Trecho selecionado:
____________
No caso do deputado José Dirceu, nem mesmo houve recebimento de qualquer dinheiro de Valério ou outra qualquer irregularidade. Nem ficou provado que ele sabia do caixa 2 que o tesoureiro do PT, Delúbio Soares, organizou depois que Dirceu saiu da presidência do PT. Delúbio afirmou categoricamente que nunca falou a Dirceu do assunto. Por que, então, Serraglio dedica sete páginas ao deputado, nas quais meramente transcreve o que Jefferson falou, além de dois disse-me-disse assumidos, um de Valério e outro da mulher deste? Onde está a prova de que Jefferson disse a verdade? Todos os indícios são no sentido oposto, e exatamente por essa razão o Conselho de Ética recomendou sua cassação por unanimidade. E desde quando um disse-me-disse (ou dois, ou cem) constitui algo mais do que um disse-me-disse?
Quanto aos demais deputados, Serraglio expôs um estranho princípio, ou, melhor, uma peculiar falta de princípios: segundo ele, os acusados não provaram que o dinheiro que receberam, via Marcos Valério, foi para pagar dívidas de campanha. Assim, eles devem ser culpados de ter vendido o seu voto...
Trata-se de uma inversão completa, daquelas que são inevitáveis a alguém que se dobra a chicaneiros, difamadores e golpistas. Aos infelizes que preferem essa bizarra ginástica, ao invés de manter a espinha erecta, realmente só resta chamar o avesso de direito. Jefferson inventou a história do “mensalão” porque seu esquema foi pego em flagrante. Não provou que esse “mensalão” - ou seja, a compra de votos - existiu, nem apareceu nenhuma prova disso. Mas são os outros - os difamados, os acusados - que têm de provar que não venderam o seu voto...
E, no entanto, tudo conduz à conclusão de que o dinheiro recebido por esses deputados foi mesmo para pagar dívidas de campanha. Que lógica tem o PT pagar a seus próprios deputados para que votassem a favor do governo, isto é, do governo do PT? E, note-se bem, trata-se aqui de deputados que sempre estiveram entre os mais fiéis ao governo. Por exemplo: em todas as votações o deputado Professor Luizinho votou sempre a favor das propostas do governo, e defendeu-as, fizesse chuva ou fizesse sol. É ridículo achar que ele recebeu R$ 20 mil para votar a favor do governo. É tão inverossímil que nem os golpistas ousam falar uma imbecilidade dessas. A mesma coisa pode ser dita do deputado Paulo Rocha e de cada um dos deputados petistas. E o deputado João Paulo, que, por sinal, como lembrou, nem votava, pois era presidente da Câmara? Todo mundo sabe da fidelidade de João Paulo ao PT e ao governo - por isso mesmo é que o PT e o governo o apoiaram para presidente da Câmara. Quem acha que ele recebeu R$ 50 mil em troca do seu voto, ou em troca de apoiar o governo? Ninguém, absolutamente ninguém.
____________
Enunciado da tarefa: Reescreva a parte do trecho sobre o relatório de Serraglio que começa em "Trata-se de uma" e termina após "venderam o seu voto...", substituindo "inversão" por "distorção".

Registros de dados:
____________
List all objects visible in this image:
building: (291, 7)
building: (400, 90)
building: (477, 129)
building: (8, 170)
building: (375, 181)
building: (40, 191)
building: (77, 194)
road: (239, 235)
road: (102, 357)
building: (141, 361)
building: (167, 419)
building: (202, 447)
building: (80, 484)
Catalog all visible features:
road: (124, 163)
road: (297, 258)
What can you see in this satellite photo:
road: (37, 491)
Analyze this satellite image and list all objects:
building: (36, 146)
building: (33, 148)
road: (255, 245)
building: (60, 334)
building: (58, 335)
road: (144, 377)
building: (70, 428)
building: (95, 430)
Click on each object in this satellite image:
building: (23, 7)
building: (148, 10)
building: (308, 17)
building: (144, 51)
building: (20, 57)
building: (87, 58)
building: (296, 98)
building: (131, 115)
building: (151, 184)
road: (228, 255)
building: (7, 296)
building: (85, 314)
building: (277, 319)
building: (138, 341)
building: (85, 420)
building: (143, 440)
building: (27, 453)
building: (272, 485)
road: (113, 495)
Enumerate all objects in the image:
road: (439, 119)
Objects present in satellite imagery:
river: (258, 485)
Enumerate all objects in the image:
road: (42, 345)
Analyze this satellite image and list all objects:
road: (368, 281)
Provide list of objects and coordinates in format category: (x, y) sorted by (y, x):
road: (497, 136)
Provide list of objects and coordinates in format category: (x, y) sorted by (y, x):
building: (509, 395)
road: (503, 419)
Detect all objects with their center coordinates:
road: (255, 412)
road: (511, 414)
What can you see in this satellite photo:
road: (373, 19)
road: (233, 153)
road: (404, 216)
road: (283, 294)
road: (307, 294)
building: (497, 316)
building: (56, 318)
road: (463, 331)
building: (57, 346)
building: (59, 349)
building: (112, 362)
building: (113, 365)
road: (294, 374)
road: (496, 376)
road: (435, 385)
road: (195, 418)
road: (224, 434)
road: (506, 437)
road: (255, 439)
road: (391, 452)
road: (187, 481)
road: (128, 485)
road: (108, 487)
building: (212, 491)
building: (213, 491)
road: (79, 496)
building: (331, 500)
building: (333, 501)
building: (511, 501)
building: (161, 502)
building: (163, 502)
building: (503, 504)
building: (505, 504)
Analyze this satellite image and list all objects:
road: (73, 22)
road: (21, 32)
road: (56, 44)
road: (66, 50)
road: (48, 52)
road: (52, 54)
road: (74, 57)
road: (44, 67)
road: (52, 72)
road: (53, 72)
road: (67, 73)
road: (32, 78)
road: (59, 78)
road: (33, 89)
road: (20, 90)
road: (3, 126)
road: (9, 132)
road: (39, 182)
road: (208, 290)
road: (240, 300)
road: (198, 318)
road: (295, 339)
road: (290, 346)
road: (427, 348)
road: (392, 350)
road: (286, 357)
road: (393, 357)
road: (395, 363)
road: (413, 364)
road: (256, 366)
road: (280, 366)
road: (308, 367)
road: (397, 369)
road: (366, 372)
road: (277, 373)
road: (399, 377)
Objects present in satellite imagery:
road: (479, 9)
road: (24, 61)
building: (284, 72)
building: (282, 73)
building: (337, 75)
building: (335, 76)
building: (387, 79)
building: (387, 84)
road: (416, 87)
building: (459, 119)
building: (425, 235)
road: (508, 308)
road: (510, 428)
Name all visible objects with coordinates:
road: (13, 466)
____________
Saída correta:
Trata-se de uma distorção completa, daquelas que são inevitáveis a alguém que se dobra a chicaneiros, difamadores e golpistas. Aos infelizes que preferem essa bizarra ginástica, ao invés de manter a espinha erecta, realmente só resta chamar o avesso de direito. Jefferson inventou a história do “mensalão” porque seu esquema foi pego em flagrante. Não provou que esse “mensalão” - ou seja, a compra de votos - existiu, nem apareceu nenhuma prova disso. Mas são os outros - os difamados, os acusados - que têm de provar que não venderam o seu voto...